Directions for this task. Check each line of the entries for "pixels" and report the ones that have it.
The data START
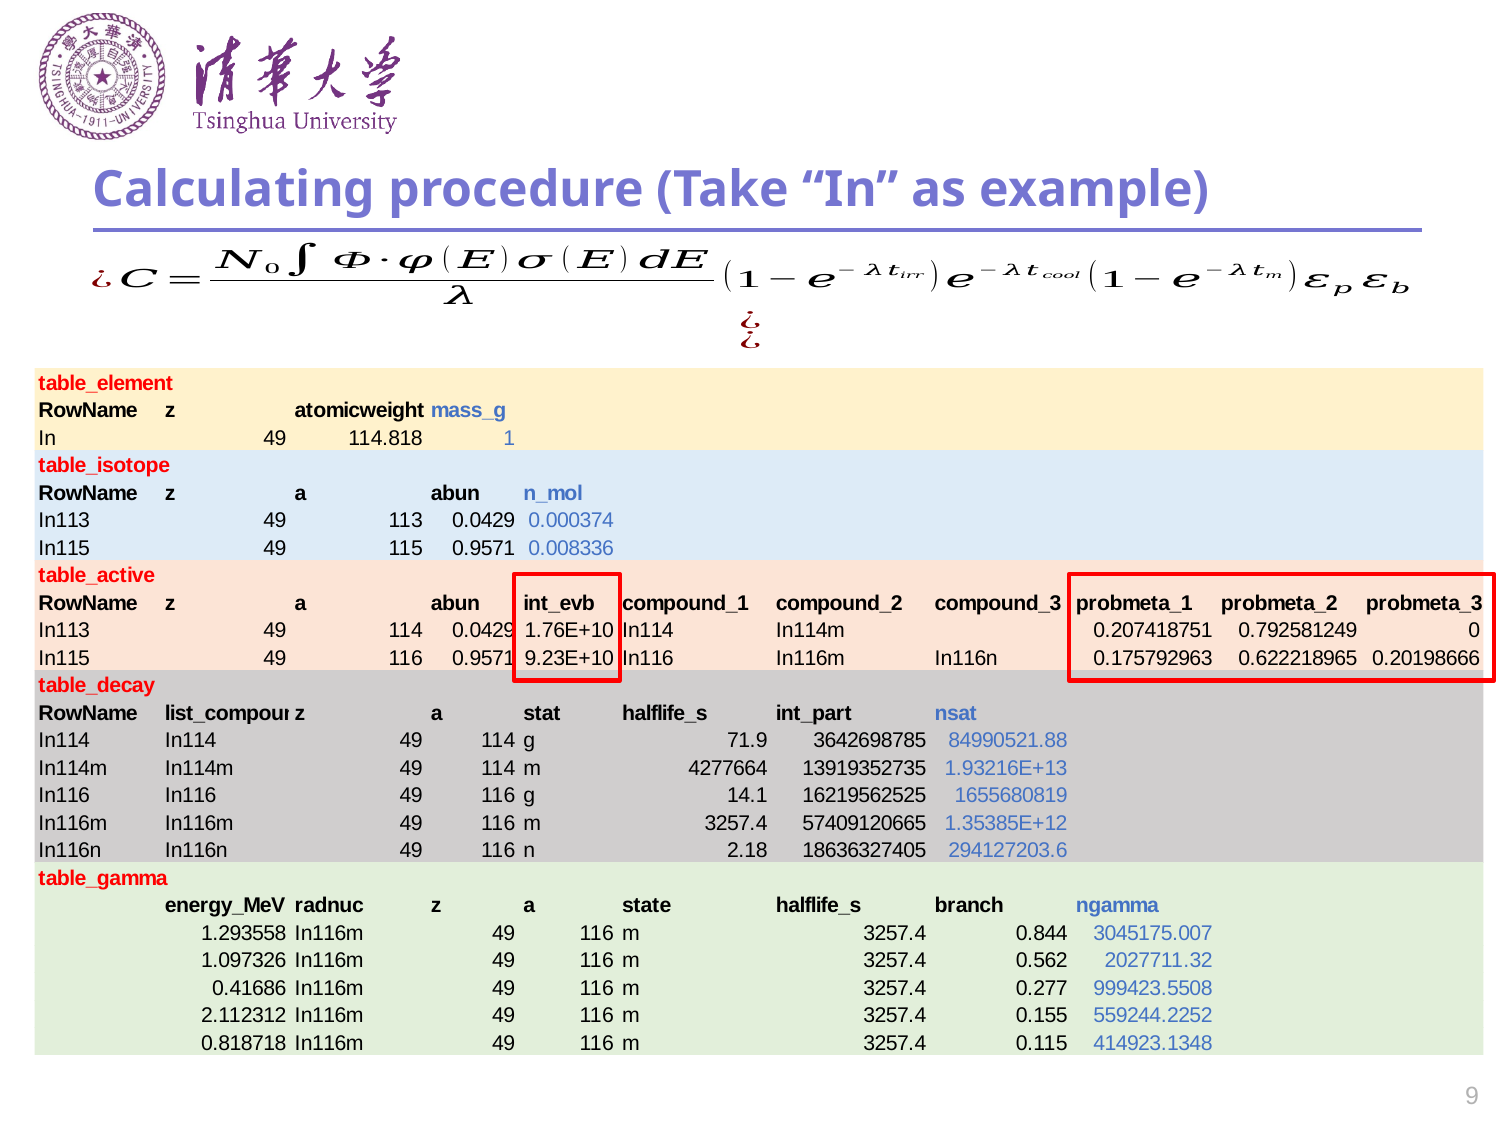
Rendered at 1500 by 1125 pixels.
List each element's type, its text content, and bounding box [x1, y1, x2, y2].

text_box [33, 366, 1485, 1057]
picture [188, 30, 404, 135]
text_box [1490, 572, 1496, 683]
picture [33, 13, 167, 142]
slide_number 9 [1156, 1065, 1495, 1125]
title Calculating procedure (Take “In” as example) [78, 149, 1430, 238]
The data END
The data START
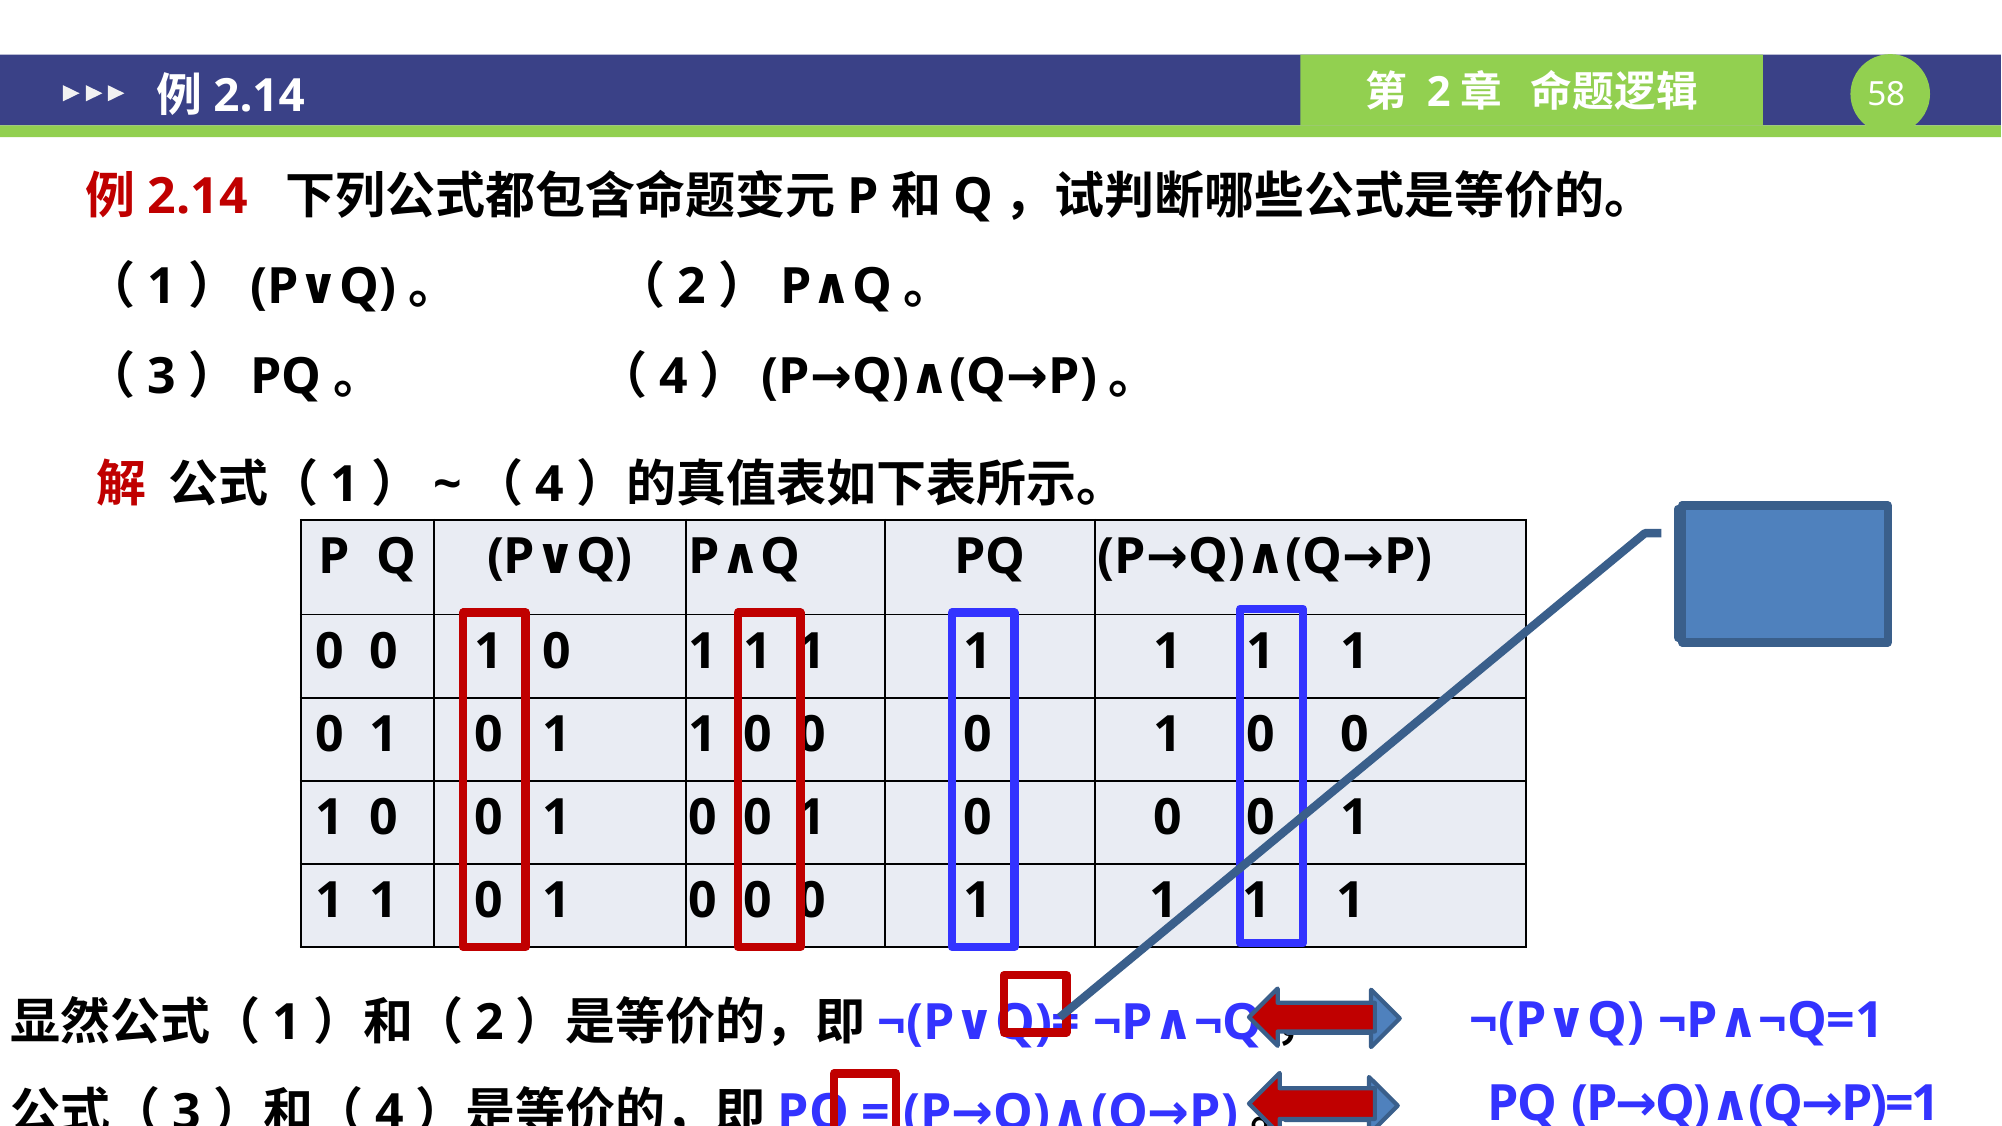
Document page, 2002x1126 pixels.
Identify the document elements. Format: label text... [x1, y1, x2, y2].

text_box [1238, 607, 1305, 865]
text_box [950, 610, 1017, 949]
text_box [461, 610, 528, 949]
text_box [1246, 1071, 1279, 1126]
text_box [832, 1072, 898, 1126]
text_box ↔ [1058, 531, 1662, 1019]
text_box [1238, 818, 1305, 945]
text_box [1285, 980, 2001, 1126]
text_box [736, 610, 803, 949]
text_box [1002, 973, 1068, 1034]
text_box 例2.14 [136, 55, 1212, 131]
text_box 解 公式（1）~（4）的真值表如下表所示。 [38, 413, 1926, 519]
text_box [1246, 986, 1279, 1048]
The data END
The data START
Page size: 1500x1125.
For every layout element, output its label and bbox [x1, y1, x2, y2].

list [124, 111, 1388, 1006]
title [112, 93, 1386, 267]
The data END
Response to the task.
Rendered at 1500 by 1125 pixels.
Document page, 2002x1126 pixels.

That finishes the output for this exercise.